▸ Activity
Can you copy the lines of the data from the line containing "of search results" through the line containing "Heritage Services", inclusive, without changing anything?

....................

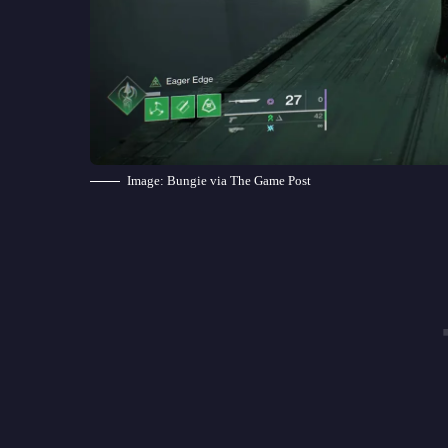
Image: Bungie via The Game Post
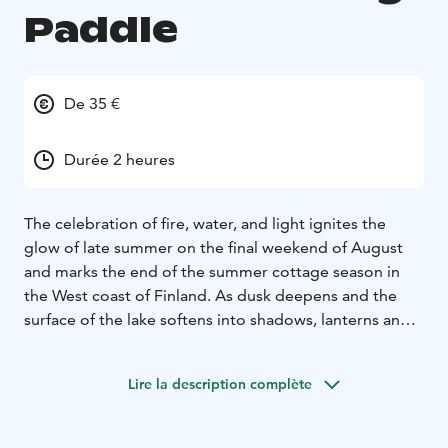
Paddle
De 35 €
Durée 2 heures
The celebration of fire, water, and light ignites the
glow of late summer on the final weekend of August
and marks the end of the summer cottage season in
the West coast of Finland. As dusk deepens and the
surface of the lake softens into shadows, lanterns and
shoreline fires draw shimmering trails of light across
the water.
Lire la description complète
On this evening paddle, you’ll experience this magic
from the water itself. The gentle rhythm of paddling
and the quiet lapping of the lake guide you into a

....................

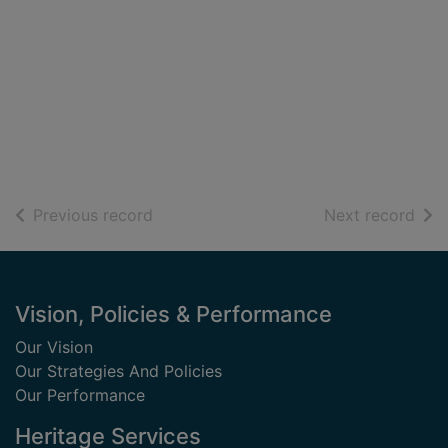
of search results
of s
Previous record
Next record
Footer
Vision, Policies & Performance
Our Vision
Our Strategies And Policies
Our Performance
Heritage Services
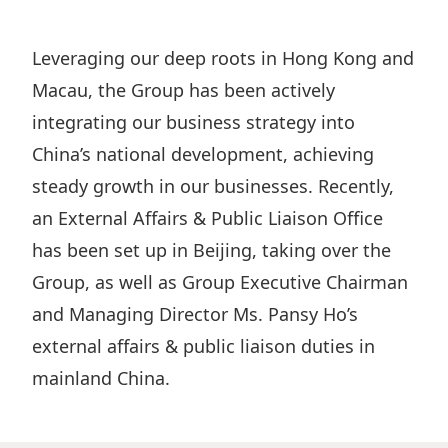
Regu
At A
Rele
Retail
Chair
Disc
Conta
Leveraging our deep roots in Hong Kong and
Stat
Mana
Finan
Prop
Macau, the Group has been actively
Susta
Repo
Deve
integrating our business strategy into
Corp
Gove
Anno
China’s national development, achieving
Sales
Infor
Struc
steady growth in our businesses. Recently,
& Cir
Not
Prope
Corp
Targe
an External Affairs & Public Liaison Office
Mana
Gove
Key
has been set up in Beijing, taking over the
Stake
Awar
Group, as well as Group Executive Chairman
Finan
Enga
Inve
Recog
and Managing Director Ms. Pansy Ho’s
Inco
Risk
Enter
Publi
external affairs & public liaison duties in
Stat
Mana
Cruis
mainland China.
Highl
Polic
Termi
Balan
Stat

....................

▸ Answer box
of search results
of s
Previous record
Next record
Footer
Vision, Policies & Performance
Our Vision
Our Strategies And Policies
Our Performance
Heritage Services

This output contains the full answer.